§ **WORK ORDER**: Check every line below for the word "firmato" and copy each one that has it.

RECORD EXCERPTS Block Start

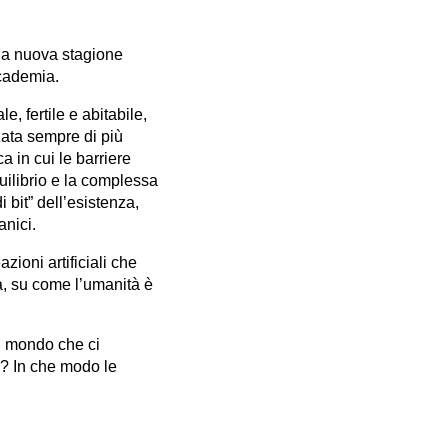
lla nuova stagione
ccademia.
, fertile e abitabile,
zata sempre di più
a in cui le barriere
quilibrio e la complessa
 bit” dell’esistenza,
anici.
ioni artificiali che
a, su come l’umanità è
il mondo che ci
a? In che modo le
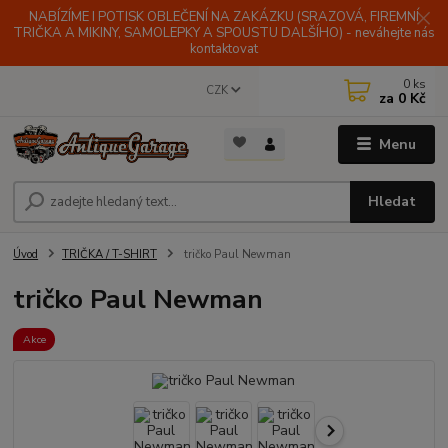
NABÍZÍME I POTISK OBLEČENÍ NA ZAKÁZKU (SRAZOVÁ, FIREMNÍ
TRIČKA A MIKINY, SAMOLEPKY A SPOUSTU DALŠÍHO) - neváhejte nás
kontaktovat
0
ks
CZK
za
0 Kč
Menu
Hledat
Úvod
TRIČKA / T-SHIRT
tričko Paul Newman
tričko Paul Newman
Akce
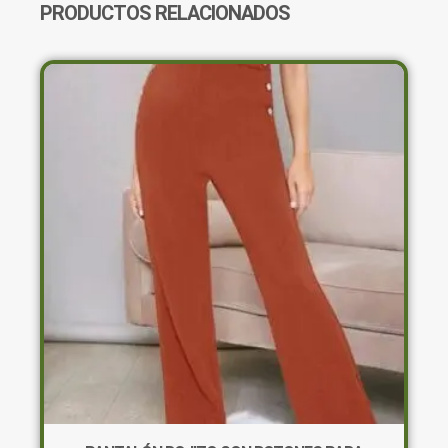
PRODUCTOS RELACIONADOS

RECORD EXCERPTS Block End
RECORD EXCERPTS Block Start

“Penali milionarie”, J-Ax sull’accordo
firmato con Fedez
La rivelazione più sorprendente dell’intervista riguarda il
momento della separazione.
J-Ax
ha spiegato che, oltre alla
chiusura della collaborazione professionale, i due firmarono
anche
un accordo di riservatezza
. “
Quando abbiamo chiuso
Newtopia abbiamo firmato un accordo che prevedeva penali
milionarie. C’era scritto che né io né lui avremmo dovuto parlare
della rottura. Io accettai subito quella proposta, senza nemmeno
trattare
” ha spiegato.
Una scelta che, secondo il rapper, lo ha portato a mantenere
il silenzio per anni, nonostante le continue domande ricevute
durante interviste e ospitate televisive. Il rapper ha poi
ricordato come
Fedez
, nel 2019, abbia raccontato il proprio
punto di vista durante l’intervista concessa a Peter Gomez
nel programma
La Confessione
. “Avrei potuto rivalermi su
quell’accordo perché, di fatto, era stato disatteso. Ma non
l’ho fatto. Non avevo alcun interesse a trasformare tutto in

RECORD EXCERPTS Block End

§ **SOLUTION**:
firmato con Fedez
Newtopia abbiamo firmato un accordo che prevedeva penali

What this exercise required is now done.